Horizontal cells take input from many local photoreceptors in the surround and relay the information to bipolar cells. They do this indirectly by synapsing onto the center photoreceptors, which are connected to the bipolar cells. Horizontal cells give rise to lateral inhibition (or center-surround antagonism), meaning stimulus in both center and surround inhibits activation of the receptive field bipolar or ganglion cells. They do this using inhibitory neurotransmitters like glycine and GABA. In the dark, surround photoreceptors are semi depolarized, which means the horizontal cell is also semi-depolarized (as the synapse is a sign-conserving one). In this semi-excited state, the horizontal cell releases inhibitory neurotransmitter onto the center photoreceptor, but when light hits the surround photoreceptors, the resulting hyperpolarization of the horizontal cell reduces inhibitory transmitter release. Therefore, the center photoreceptors are less inhibited and thus tend towards depolarization, which is the opposite of the response they give when struck by light. This means that stimulating both the center and the surround of these systems with light will lead to a cancellation of response in the bipolar cell (and thus in the ganglion).

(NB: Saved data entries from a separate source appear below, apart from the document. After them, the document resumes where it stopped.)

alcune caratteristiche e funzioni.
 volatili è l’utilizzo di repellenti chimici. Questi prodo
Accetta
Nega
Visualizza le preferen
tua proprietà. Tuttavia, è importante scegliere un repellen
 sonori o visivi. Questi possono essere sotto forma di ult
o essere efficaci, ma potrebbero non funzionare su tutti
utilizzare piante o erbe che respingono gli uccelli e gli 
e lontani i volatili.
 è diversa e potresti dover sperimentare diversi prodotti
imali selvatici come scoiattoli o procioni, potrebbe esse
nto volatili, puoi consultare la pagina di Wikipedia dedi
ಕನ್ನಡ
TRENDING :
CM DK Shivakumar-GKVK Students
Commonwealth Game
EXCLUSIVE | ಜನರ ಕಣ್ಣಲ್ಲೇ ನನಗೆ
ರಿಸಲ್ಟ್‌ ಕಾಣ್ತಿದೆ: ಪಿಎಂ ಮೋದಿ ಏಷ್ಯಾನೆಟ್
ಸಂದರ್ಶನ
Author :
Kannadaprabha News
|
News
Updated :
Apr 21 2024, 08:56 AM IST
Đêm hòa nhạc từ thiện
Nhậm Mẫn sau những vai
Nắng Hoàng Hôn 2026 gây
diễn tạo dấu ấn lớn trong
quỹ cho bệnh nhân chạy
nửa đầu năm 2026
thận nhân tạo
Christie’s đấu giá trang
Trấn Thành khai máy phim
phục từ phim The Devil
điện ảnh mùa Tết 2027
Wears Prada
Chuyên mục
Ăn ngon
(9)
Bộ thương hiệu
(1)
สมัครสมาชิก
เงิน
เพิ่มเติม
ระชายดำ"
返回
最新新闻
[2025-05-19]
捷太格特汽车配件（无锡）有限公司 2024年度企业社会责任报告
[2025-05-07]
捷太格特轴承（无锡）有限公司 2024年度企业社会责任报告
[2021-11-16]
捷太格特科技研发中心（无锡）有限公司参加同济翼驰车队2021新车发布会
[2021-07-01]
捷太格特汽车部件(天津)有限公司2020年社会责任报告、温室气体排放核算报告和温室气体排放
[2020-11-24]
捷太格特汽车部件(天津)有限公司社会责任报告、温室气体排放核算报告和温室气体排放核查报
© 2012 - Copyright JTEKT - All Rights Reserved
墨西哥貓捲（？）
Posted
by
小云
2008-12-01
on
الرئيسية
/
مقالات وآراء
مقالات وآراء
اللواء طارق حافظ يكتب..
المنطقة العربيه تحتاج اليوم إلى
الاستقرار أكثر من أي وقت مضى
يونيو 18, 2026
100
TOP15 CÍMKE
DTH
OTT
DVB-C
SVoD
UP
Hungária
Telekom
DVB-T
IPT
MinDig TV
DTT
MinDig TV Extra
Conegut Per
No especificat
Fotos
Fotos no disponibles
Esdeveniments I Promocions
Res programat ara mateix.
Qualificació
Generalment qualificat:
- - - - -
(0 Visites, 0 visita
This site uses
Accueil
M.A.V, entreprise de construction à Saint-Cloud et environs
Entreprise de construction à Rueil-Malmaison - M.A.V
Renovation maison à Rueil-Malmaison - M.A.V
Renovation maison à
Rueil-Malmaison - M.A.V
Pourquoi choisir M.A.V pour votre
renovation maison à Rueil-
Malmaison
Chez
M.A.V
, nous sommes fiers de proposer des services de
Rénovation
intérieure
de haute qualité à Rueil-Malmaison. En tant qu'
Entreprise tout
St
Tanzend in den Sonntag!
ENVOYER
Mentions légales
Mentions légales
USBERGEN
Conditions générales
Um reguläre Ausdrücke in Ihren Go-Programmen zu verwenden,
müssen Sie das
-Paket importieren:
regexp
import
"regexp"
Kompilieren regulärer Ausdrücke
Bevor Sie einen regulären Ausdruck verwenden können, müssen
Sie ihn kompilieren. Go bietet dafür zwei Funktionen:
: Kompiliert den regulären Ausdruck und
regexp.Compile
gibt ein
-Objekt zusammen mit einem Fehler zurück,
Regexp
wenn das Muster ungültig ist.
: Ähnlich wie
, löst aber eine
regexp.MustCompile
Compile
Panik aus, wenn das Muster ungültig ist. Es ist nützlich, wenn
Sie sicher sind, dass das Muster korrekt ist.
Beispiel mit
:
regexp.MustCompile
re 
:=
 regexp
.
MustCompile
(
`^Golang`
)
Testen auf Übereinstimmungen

Horizontal cell wiring also gives rise to a mechanism of light adaptation. The range of light to which we are sensitive is enormous (about ten orders of magnitude), while the possible firing frequency response from our neurons is comparably miniscule (about two orders of magnitude). If absolute light levels were transmitted directly, the signal for "really dark" would not be much different than the signal for "somewhat dark", because such a great range of light levels would need to be encoded by the ganglion cell’s limited range of firing frequencies. Therefore, something besides absolute light levels must be transmitted. The signal from the center-surround receptive field ganglion will be most intense when the difference between light levels in the center and surround is greatest, not when the absolute level of light is greatest. Therefore, cortical areas receive information about the difference in light level, not about the light level itself. Small differences in light level can thus be transmitted to higher visual processing centers, differences which would be indiscernible if absolute information were sent.

Ganglion cells translate the graded potential received from bipolar cells into action potentials. Ganglion receptive fields are traditionally thought of with dome-shaped sensitivity profiles, but recent work has shown more complicated sensitivity maps in wide-field beta ganglion cells from rabbit retinas (Brown et al). These wide-field cells are mostly located in the outer retina and are connected to many bipolar cells which are in turn connected to many rod photoreceptors; approaching the inner retina and the fovea, receptive fields are smaller and formed mostly from a few cone photoreceptors. In fact, some cones in the fovea are connected to bipolar cells which have no connections to horizontal cells or to other cones. These are called midget bipolar cells, and they are connected to midget ganglion cells, which are similarly not connected to any other bipolar cells. Thus light intensity data collected in the fovea can be transmitted directly to higher processing centers; the benefits of center-surround fields (contrast-detection, spatial filtering, light adaptation) are sacrificed in return for increased resolution.

Retinal center-surround receptive fields, through the intricate wiring of photoreceptor, bipolar, horizontal and ganglion cells, endow the visual system with vital retinal preprocessing of visual stimuli. Providing such functions as local contrast detection, spatial filtering, and light adaptation, center-surround fields supply higher visual processing centers the data we need to make sense of the world.